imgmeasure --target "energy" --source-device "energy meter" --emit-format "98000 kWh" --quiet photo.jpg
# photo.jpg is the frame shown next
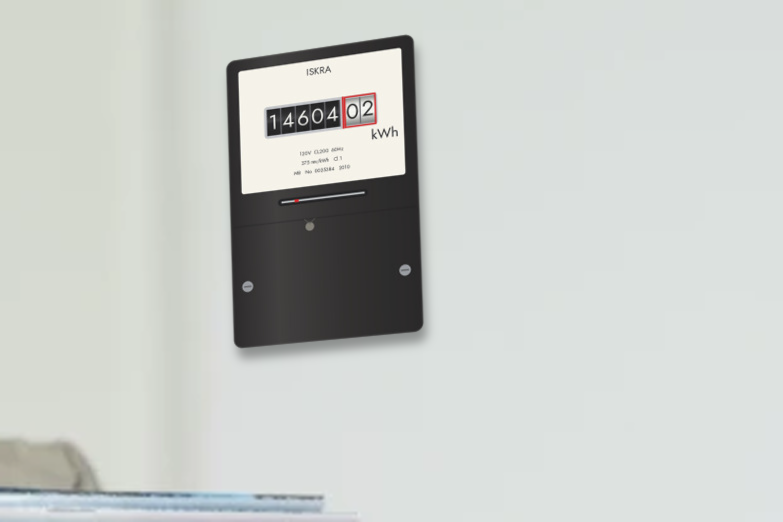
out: 14604.02 kWh
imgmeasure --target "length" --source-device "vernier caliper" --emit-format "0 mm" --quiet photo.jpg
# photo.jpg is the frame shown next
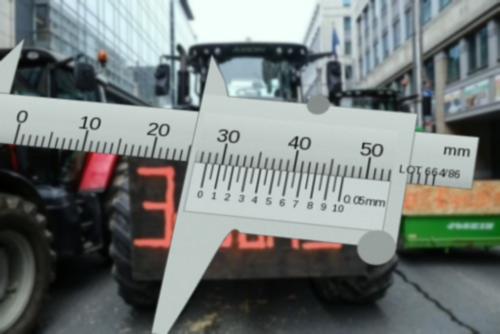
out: 27.8 mm
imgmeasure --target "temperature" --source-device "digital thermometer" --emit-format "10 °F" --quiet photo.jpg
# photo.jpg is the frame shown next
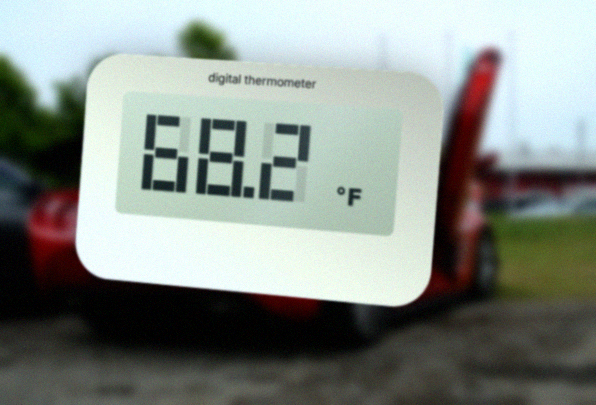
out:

===============

* [What you are asked to do]: Copy out every one of the records word for word, leaving the pictures out.

* [Solution for this problem]:
imgmeasure --target "energy" --source-device "energy meter" --emit-format "98000 kWh" --quiet photo.jpg
# photo.jpg is the frame shown next
out: 14604.02 kWh
imgmeasure --target "length" --source-device "vernier caliper" --emit-format "0 mm" --quiet photo.jpg
# photo.jpg is the frame shown next
out: 27.8 mm
imgmeasure --target "temperature" --source-device "digital thermometer" --emit-format "10 °F" --quiet photo.jpg
# photo.jpg is the frame shown next
out:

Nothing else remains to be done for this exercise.